If an entry contains a picture, leave the picture out and reproduce everything else in the records below exactly.
━━━━━━━━
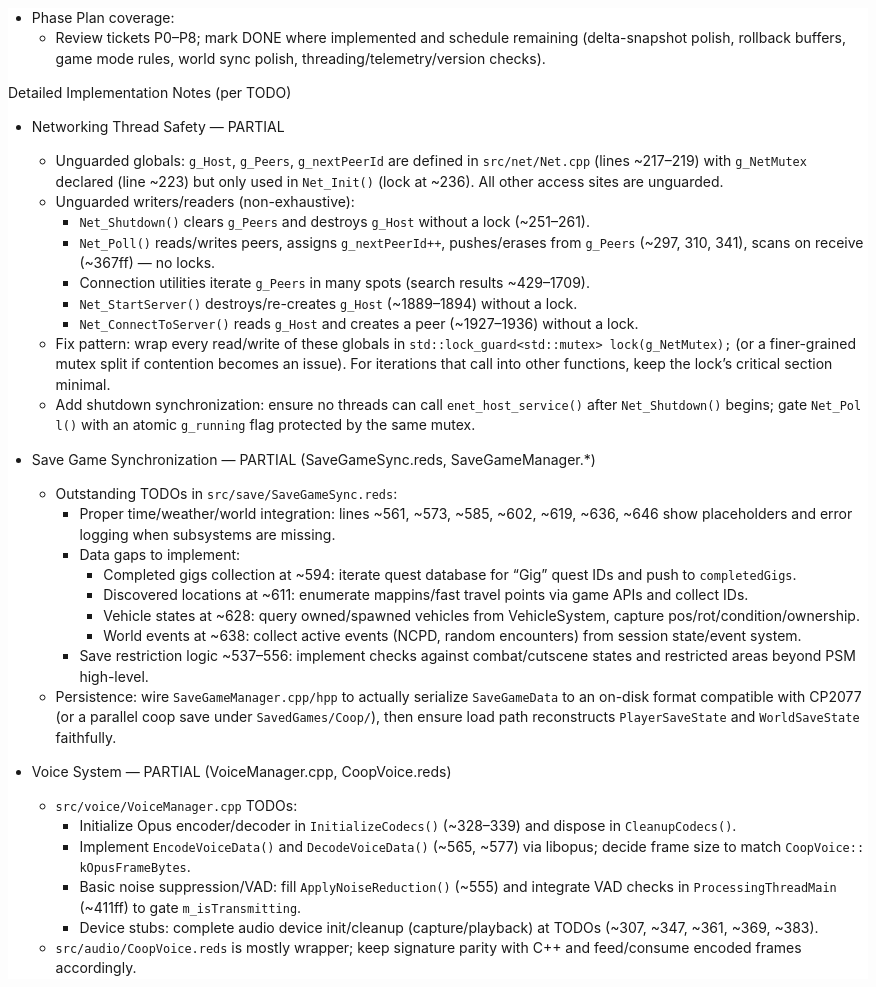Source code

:- Phase Plan coverage:
  - Review tickets P0–P8; mark DONE where implemented and schedule remaining (delta-snapshot polish, rollback buffers, game mode rules, world sync polish, threading/telemetry/version checks).


Detailed Implementation Notes (per TODO)

- Networking Thread Safety — PARTIAL
  - Unguarded globals: `g_Host`, `g_Peers`, `g_nextPeerId` are defined in `src/net/Net.cpp` (lines ~217–219) with `g_NetMutex` declared (line ~223) but only used in `Net_Init()` (lock at ~236). All other access sites are unguarded.
  - Unguarded writers/readers (non-exhaustive):
    - `Net_Shutdown()` clears `g_Peers` and destroys `g_Host` without a lock (~251–261).
    - `Net_Poll()` reads/writes peers, assigns `g_nextPeerId++`, pushes/erases from `g_Peers` (~297, 310, 341), scans on receive (~367ff) — no locks.
    - Connection utilities iterate `g_Peers` in many spots (search results ~429–1709).
    - `Net_StartServer()` destroys/re-creates `g_Host` (~1889–1894) without a lock.
    - `Net_ConnectToServer()` reads `g_Host` and creates a peer (~1927–1936) without a lock.
  - Fix pattern: wrap every read/write of these globals in `std::lock_guard<std::mutex> lock(g_NetMutex);` (or a finer-grained mutex split if contention becomes an issue). For iterations that call into other functions, keep the lock’s critical section minimal.
  - Add shutdown synchronization: ensure no threads can call `enet_host_service()` after `Net_Shutdown()` begins; gate `Net_Poll()` with an atomic `g_running` flag protected by the same mutex.

- Save Game Synchronization — PARTIAL (SaveGameSync.reds, SaveGameManager.*)
  - Outstanding TODOs in `src/save/SaveGameSync.reds`:
    - Proper time/weather/world integration: lines ~561, ~573, ~585, ~602, ~619, ~636, ~646 show placeholders and error logging when subsystems are missing.
    - Data gaps to implement:
      - Completed gigs collection at ~594: iterate quest database for “Gig” quest IDs and push to `completedGigs`.
      - Discovered locations at ~611: enumerate mappins/fast travel points via game APIs and collect IDs.
      - Vehicle states at ~628: query owned/spawned vehicles from VehicleSystem, capture pos/rot/condition/ownership.
      - World events at ~638: collect active events (NCPD, random encounters) from session state/event system.
    - Save restriction logic ~537–556: implement checks against combat/cutscene states and restricted areas beyond PSM high-level.
  - Persistence: wire `SaveGameManager.cpp/hpp` to actually serialize `SaveGameData` to an on-disk format compatible with CP2077 (or a parallel coop save under `SavedGames/Coop/`), then ensure load path reconstructs `PlayerSaveState` and `WorldSaveState` faithfully.

- Voice System — PARTIAL (VoiceManager.cpp, CoopVoice.reds)
  - `src/voice/VoiceManager.cpp` TODOs:
    - Initialize Opus encoder/decoder in `InitializeCodecs()` (~328–339) and dispose in `CleanupCodecs()`.
    - Implement `EncodeVoiceData()` and `DecodeVoiceData()` (~565, ~577) via libopus; decide frame size to match `CoopVoice::kOpusFrameBytes`.
    - Basic noise suppression/VAD: fill `ApplyNoiseReduction()` (~555) and integrate VAD checks in `ProcessingThreadMain` (~411ff) to gate `m_isTransmitting`.
    - Device stubs: complete audio device init/cleanup (capture/playback) at TODOs (~307, ~347, ~361, ~369, ~383).
  - `src/audio/CoopVoice.reds` is mostly wrapper; keep signature parity with C++ and feed/consume encoded frames accordingly.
━━━━━━━━
» **Expected output**:
Source code

:- Phase Plan coverage:
  - Review tickets P0–P8; mark DONE where implemented and schedule remaining (delta-snapshot polish, rollback buffers, game mode rules, world sync polish, threading/telemetry/version checks).


Detailed Implementation Notes (per TODO)

- Networking Thread Safety — PARTIAL
  - Unguarded globals: `g_Host`, `g_Peers`, `g_nextPeerId` are defined in `src/net/Net.cpp` (lines ~217–219) with `g_NetMutex` declared (line ~223) but only used in `Net_Init()` (lock at ~236). All other access sites are unguarded.
  - Unguarded writers/readers (non-exhaustive):
    - `Net_Shutdown()` clears `g_Peers` and destroys `g_Host` without a lock (~251–261).
    - `Net_Poll()` reads/writes peers, assigns `g_nextPeerId++`, pushes/erases from `g_Peers` (~297, 310, 341), scans on receive (~367ff) — no locks.
    - Connection utilities iterate `g_Peers` in many spots (search results ~429–1709).
    - `Net_StartServer()` destroys/re-creates `g_Host` (~1889–1894) without a lock.
    - `Net_ConnectToServer()` reads `g_Host` and creates a peer (~1927–1936) without a lock.
  - Fix pattern: wrap every read/write of these globals in `std::lock_guard<std::mutex> lock(g_NetMutex);` (or a finer-grained mutex split if contention becomes an issue). For iterations that call into other functions, keep the lock’s critical section minimal.
  - Add shutdown synchronization: ensure no threads can call `enet_host_service()` after `Net_Shutdown()` begins; gate `Net_Poll()` with an atomic `g_running` flag protected by the same mutex.

- Save Game Synchronization — PARTIAL (SaveGameSync.reds, SaveGameManager.*)
  - Outstanding TODOs in `src/save/SaveGameSync.reds`:
    - Proper time/weather/world integration: lines ~561, ~573, ~585, ~602, ~619, ~636, ~646 show placeholders and error logging when subsystems are missing.
    - Data gaps to implement:
      - Completed gigs collection at ~594: iterate quest database for “Gig” quest IDs and push to `completedGigs`.
      - Discovered locations at ~611: enumerate mappins/fast travel points via game APIs and collect IDs.
      - Vehicle states at ~628: query owned/spawned vehicles from VehicleSystem, capture pos/rot/condition/ownership.
      - World events at ~638: collect active events (NCPD, random encounters) from session state/event system.
    - Save restriction logic ~537–556: implement checks against combat/cutscene states and restricted areas beyond PSM high-level.
  - Persistence: wire `SaveGameManager.cpp/hpp` to actually serialize `SaveGameData` to an on-disk format compatible with CP2077 (or a parallel coop save under `SavedGames/Coop/`), then ensure load path reconstructs `PlayerSaveState` and `WorldSaveState` faithfully.

- Voice System — PARTIAL (VoiceManager.cpp, CoopVoice.reds)
  - `src/voice/VoiceManager.cpp` TODOs:
    - Initialize Opus encoder/decoder in `InitializeCodecs()` (~328–339) and dispose in `CleanupCodecs()`.
    - Implement `EncodeVoiceData()` and `DecodeVoiceData()` (~565, ~577) via libopus; decide frame size to match `CoopVoice::kOpusFrameBytes`.
    - Basic noise suppression/VAD: fill `ApplyNoiseReduction()` (~555) and integrate VAD checks in `ProcessingThreadMain` (~411ff) to gate `m_isTransmitting`.
    - Device stubs: complete audio device init/cleanup (capture/playback) at TODOs (~307, ~347, ~361, ~369, ~383).
  - `src/audio/CoopVoice.reds` is mostly wrapper; keep signature parity with C++ and feed/consume encoded frames accordingly.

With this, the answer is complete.